Daniel Biss, the Democratic mayor of the Chicago suburb of Evanston and a congressional candidate, told Reuters that he received tear gas injuries in a demonstration at the Broadview facility, while a CBS TV reporter said her vehicle was sprayed with pepper balls.
Broadview Police said they expect “full cooperation” from the Department of Homeland Security in their criminal investigation into the attack on the CBS reporter’s vehicle.
The DHS did not immediately respond to a request for comment.
Pritzker on Monday repeated requests for more transparency from the federal government about an incident earlier this month in which an ICE officer fatally shot Silverio Villegas-Gonzalez minutes after he had dropped off his children at an elementary school and daycare in the suburb of Franklin Park.
The DHS said that the officer, who has not been identified, feared for his life when he fired his weapon. But in police bodycam footage reviewed by Reuters, the officer described the injuries he sustained when Villegas-Gonzalez tried to flee in his car as “nothing major.”
Gov. Pritzker: One thing is clear, none of what Trump is doing is making Illinois safer. Two weeks ago, a man was shot and killed by ICE in Franklin Park. Shortly after, ICE issued a statement justifying the killing. The injuries were, in the agent's own words, 'nothing major.'… pic.twitter.com/ftcilKb0ip
— FactPost (@factpostnews) September 29, 2025
Agents patrol with rifles
On Sunday, as beautiful weather sent droves of residents out to Chicago’s beaches and parks, Border Patrol agents in military-style fatigues walked around downtown, carrying rifles. The discordant scene quickly became a meme on social media when a man on a bicycle who shouted that he was not a U.S. citizen was pursued by agents, ultimately evading their capture.
Gregory Bovino, a border patrol commander who came to Chicago from Los Angeles, where he had presided over a sweep of the city’s MacArthur Park, told a public radio reporter on Sunday that his agents were taking people into custody who looked different than the reporter, a tall, white man.
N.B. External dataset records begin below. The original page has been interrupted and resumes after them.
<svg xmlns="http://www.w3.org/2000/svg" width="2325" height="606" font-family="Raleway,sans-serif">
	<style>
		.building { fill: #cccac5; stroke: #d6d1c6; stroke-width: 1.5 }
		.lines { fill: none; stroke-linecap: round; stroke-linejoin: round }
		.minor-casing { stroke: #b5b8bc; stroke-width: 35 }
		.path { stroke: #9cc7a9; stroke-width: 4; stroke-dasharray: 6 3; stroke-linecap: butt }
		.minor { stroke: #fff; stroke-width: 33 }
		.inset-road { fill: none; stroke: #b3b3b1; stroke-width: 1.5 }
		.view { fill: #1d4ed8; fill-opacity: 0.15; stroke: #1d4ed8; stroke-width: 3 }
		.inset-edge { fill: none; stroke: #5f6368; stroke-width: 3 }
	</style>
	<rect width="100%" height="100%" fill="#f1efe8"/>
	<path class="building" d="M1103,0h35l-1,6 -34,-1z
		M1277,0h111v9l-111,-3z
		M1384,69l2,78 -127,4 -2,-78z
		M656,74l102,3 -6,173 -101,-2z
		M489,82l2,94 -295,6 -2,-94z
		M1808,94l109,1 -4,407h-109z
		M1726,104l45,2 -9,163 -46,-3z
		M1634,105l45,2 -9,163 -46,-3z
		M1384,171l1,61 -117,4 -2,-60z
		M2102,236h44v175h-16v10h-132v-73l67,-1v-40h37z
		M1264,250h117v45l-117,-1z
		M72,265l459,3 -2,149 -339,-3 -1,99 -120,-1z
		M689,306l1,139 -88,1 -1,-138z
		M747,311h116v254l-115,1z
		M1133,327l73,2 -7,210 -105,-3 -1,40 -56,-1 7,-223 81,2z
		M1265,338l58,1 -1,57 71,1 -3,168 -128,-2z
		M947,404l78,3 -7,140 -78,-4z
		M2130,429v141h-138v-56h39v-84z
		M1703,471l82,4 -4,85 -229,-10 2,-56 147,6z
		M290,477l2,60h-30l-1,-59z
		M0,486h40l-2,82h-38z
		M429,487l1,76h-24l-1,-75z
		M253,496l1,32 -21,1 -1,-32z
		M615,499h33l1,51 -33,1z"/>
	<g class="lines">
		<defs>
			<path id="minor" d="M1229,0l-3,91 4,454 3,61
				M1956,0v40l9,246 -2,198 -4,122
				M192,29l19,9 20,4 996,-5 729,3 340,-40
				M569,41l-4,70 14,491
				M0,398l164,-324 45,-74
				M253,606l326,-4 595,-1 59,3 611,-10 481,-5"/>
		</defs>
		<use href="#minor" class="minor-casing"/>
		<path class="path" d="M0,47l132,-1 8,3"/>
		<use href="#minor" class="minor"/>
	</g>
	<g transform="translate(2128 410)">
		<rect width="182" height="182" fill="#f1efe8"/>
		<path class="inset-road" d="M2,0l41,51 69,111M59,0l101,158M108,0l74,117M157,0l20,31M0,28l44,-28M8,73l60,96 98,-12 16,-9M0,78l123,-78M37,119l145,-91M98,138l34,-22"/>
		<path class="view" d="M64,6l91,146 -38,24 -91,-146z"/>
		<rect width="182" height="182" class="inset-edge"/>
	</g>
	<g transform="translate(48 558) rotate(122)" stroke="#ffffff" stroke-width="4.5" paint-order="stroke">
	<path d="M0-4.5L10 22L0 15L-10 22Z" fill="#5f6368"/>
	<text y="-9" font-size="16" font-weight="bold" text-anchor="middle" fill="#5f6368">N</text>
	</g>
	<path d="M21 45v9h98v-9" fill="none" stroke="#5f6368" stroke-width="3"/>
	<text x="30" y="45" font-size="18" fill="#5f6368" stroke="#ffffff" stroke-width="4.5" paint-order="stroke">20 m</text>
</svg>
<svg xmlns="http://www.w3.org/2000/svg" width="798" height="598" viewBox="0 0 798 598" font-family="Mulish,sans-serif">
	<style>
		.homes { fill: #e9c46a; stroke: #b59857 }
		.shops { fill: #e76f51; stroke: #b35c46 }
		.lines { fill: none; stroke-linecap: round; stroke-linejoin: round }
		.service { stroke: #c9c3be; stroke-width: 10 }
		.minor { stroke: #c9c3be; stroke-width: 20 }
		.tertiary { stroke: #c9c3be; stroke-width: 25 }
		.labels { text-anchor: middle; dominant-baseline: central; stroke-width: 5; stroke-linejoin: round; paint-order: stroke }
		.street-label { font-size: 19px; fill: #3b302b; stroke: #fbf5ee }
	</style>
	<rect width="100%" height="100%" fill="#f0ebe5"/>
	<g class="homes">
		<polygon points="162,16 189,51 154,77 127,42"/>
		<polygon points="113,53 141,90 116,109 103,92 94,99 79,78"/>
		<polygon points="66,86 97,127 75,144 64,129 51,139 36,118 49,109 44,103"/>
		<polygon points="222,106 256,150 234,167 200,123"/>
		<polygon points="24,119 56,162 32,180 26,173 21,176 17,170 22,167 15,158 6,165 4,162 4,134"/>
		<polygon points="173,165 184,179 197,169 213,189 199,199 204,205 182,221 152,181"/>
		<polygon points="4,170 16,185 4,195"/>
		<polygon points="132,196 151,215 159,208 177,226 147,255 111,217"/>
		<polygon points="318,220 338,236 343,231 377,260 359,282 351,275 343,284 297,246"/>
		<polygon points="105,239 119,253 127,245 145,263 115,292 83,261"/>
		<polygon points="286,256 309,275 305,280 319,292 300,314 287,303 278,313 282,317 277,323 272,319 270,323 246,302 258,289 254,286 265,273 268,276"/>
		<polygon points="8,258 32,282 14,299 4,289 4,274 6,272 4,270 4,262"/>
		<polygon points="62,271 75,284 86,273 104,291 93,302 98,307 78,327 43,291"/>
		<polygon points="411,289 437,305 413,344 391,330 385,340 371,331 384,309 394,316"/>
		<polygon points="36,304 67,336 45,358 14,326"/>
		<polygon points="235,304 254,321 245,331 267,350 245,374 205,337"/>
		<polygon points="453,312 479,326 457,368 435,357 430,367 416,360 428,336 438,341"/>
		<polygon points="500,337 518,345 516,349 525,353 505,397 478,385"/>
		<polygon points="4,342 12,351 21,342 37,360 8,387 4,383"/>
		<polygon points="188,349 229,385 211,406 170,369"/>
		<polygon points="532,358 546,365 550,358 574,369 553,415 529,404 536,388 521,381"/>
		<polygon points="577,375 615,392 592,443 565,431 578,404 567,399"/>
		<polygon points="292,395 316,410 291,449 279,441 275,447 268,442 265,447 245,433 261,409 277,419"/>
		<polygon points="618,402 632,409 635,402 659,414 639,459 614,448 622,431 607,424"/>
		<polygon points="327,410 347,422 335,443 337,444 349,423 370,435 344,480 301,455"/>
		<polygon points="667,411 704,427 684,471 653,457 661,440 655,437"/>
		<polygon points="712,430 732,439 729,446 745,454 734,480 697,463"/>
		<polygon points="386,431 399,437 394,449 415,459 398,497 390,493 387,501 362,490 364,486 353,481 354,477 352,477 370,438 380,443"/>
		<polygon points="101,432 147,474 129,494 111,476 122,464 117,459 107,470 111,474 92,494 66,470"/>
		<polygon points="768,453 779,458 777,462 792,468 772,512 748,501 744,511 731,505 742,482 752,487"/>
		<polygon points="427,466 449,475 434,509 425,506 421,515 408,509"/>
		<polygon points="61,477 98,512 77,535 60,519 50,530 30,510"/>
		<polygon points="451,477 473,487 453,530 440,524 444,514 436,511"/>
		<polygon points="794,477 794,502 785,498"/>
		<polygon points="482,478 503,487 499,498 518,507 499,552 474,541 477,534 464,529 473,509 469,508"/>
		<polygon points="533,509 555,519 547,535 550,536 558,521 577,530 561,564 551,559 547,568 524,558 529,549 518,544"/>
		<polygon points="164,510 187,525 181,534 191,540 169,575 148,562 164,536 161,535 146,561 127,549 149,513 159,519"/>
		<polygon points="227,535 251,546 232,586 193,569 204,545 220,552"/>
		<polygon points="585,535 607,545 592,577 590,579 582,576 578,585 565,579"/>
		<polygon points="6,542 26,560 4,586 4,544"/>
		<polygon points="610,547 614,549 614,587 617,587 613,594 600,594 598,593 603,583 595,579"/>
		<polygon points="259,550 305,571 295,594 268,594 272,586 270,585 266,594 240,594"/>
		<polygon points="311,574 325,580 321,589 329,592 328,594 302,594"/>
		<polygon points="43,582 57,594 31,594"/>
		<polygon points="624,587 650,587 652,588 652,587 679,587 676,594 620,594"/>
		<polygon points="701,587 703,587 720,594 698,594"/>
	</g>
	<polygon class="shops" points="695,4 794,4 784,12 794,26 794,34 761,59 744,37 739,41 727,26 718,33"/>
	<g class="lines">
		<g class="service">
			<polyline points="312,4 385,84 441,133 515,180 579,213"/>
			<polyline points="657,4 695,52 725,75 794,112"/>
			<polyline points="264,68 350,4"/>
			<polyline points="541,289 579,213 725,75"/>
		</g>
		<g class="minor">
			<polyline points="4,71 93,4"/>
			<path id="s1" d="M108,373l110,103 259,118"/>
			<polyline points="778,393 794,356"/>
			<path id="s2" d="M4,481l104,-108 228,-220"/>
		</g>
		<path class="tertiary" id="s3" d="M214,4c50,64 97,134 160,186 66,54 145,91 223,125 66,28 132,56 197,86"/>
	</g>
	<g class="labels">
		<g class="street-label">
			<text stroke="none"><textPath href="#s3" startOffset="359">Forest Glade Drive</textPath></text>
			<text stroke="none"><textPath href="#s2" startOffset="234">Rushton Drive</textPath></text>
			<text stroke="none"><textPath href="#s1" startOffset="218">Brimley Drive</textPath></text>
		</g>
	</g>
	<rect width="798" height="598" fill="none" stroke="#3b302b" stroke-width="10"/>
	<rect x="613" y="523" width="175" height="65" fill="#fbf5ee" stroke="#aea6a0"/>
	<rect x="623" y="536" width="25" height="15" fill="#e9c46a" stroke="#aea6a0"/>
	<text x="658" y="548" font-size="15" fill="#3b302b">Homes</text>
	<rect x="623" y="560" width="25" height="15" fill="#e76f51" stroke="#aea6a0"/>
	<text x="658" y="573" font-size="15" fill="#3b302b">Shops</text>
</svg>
ICE has been making a push to increase arrests before the end of the fiscal year on September 30 to show the impact of Trump’s enforcement efforts, according to an internal email reviewed by Reuters and two current ICE officials who requested anonymity to discuss operations.
Increasing numbers of ICE investigative agents have been sent in recent weeks to major cities to supplement ongoing arrest pushes in Los Angeles, Chicago and Washington, the officials said, as well as in Houston, Nashville, Seattle and El Paso, Texas.